• Brano di lettura:
>>>>>

Per un'agricoltura resistente al cambiamento climatico, si parte dalle radici
Guidato dall’Alma Mater, il nuovo progetto di ricerca Radicals indaga le basi genetiche delle piante per renderle più resilienti e salvaguardare la loro produttività anche in condizioni avverse.
Il cambiamento climatico e il degrado degli ecosistemi agrari stanno minacciando l’agricoltura. Per migliorare la resistenza delle piante agli stress e dotarle di caratteristiche che ne salvaguardino la produttività anche in condizioni ambientali avverse, si deve partire dalle radici.
Questo l’obiettivo di Radicals, progetto di ricerca PRIN coordinato da Silvio Salvi, professore di Genetica agraria al Dipartimento di Scienze e Tecnologie agro-alimentari dell’Università di Bologna.

<<<<<

• Informazioni:

>>>>>

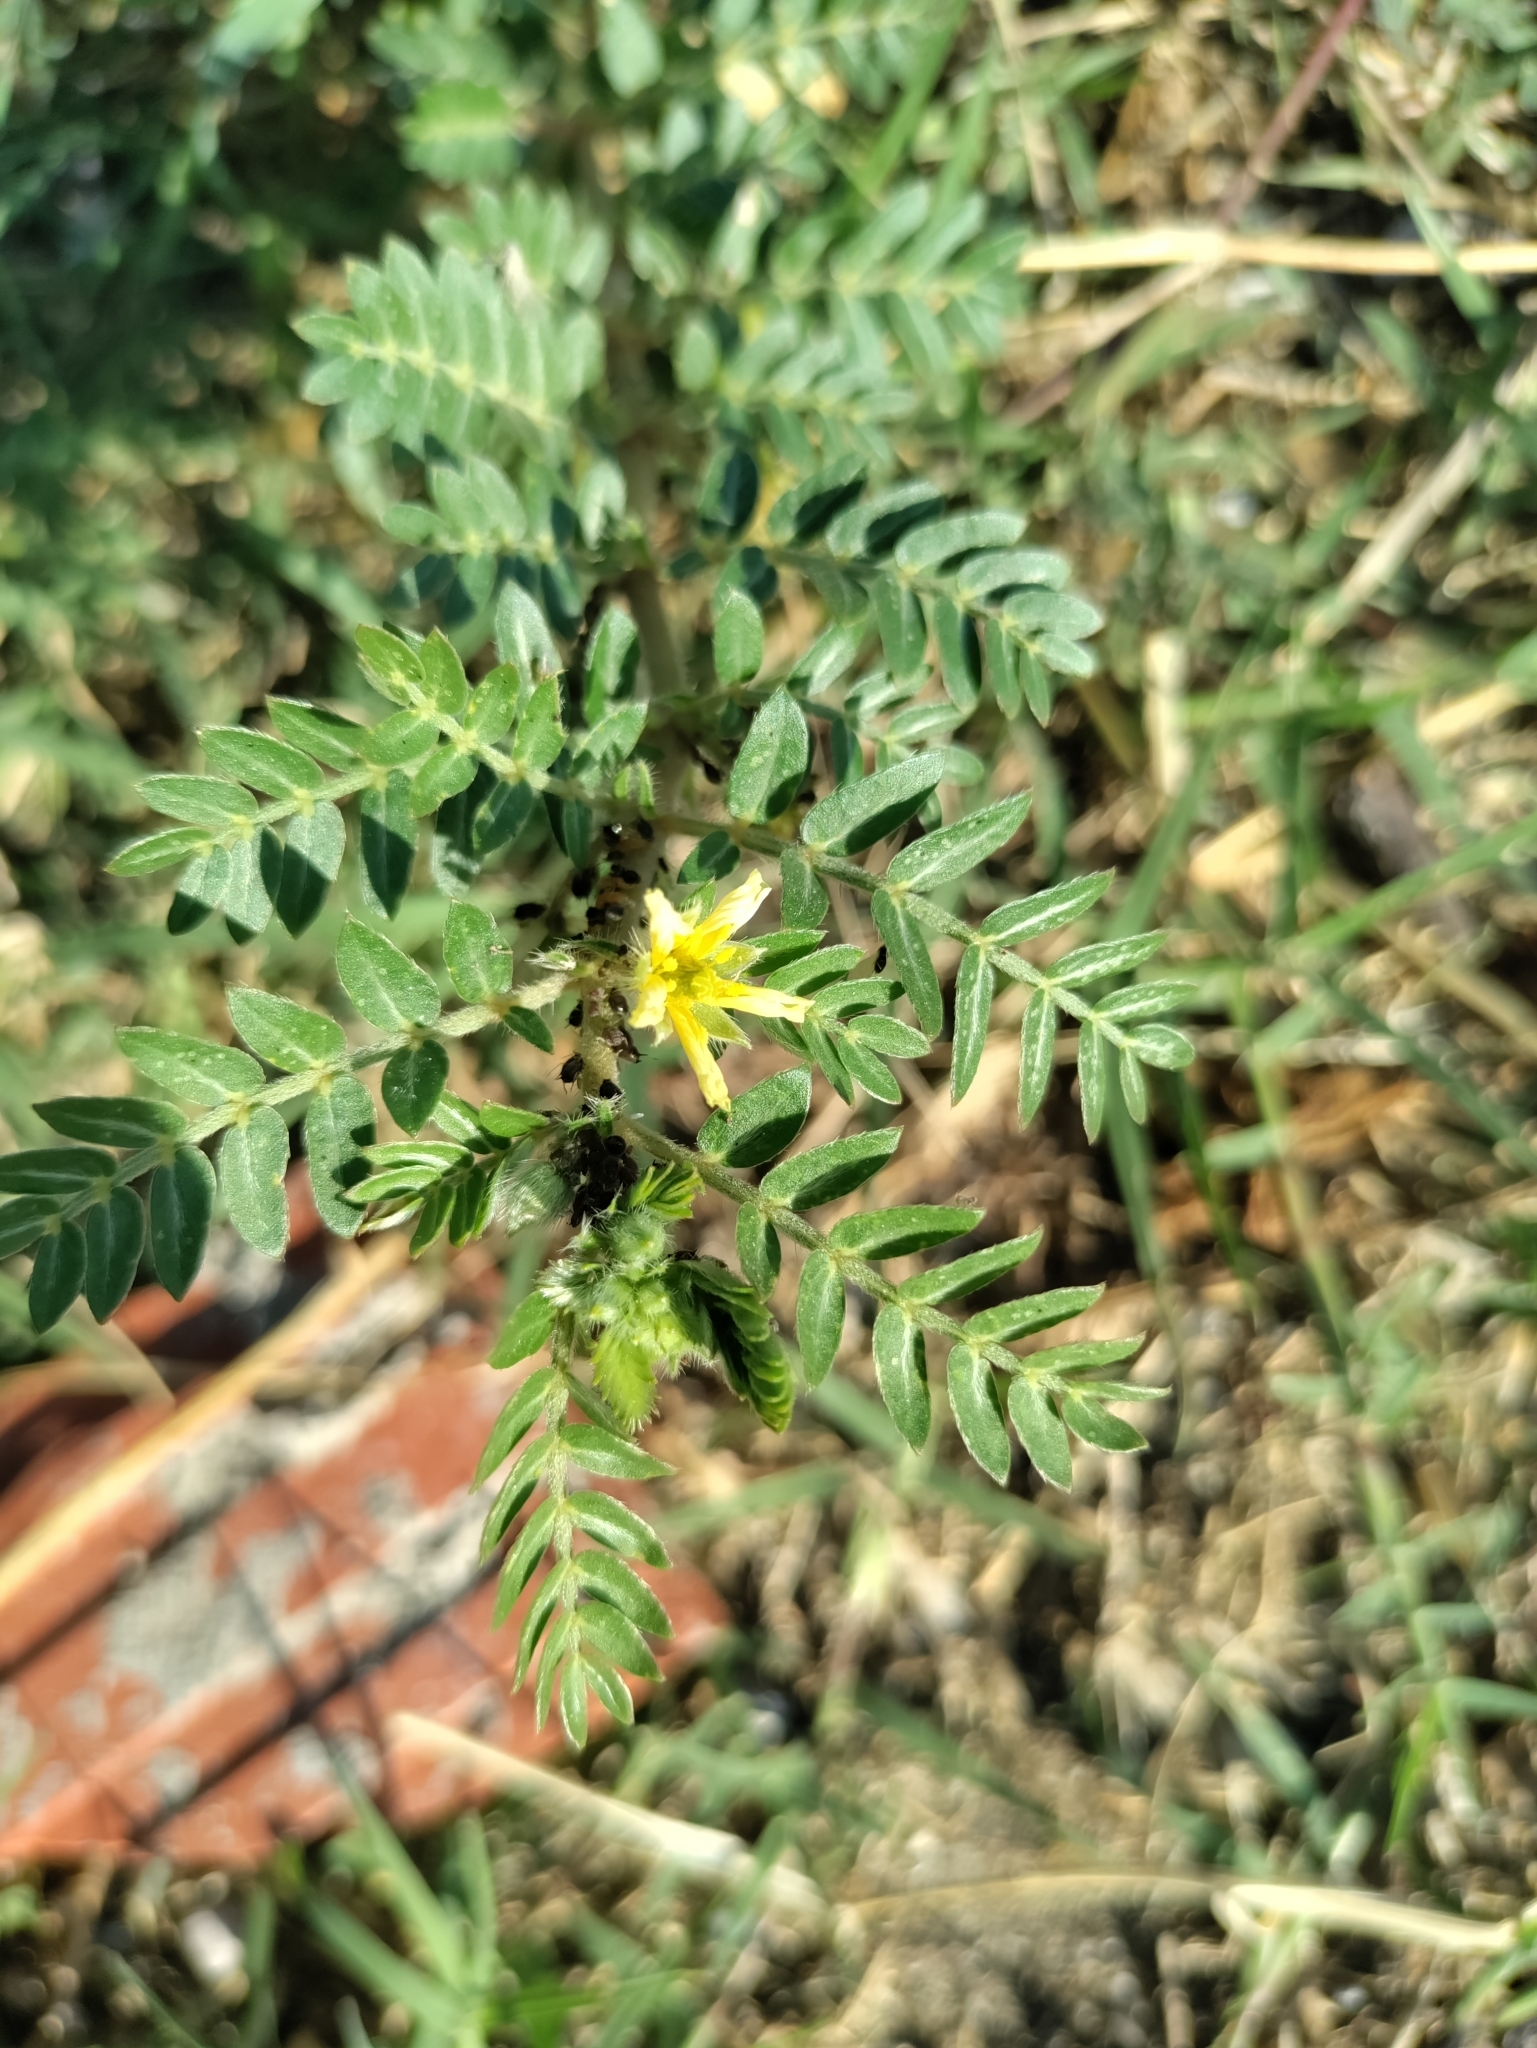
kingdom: Plantae
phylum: Tracheophyta
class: Magnoliopsida
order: Zygophyllales
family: Zygophyllaceae
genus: Tribulus
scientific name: Tribulus terrestris
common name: Puncturevine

<<<<<

• Attività:
1 – Rispondi alle domande seguenti sul brano dedicato al progetto Radicals.
(a) Quale università guida il progetto?
(b) Chi coordina il progetto e quale materia insegna?
(c) Quali due fattori stanno minacciando l'agricoltura?
2 – Spiega in una, due o tre frasi perché, secondo il brano, il progetto Radicals studia le basi genetiche delle piante.
Per rispondere si usa soltanto il brano.

• Risposte per attività:
1 –
(a) L'Alma Mater, cioè l'Università di Bologna.
(b) Lo coordina Silvio Salvi, professore di Genetica agraria.
(c) Il cambiamento climatico e il degrado degli ecosistemi agrari.

2 – Il progetto studia le basi genetiche delle piante per renderle più resilienti e salvaguardarne la produttività anche in condizioni avverse. Questo serve perché il cambiamento climatico e il degrado degli ecosistemi agrari stanno minacciando l'agricoltura.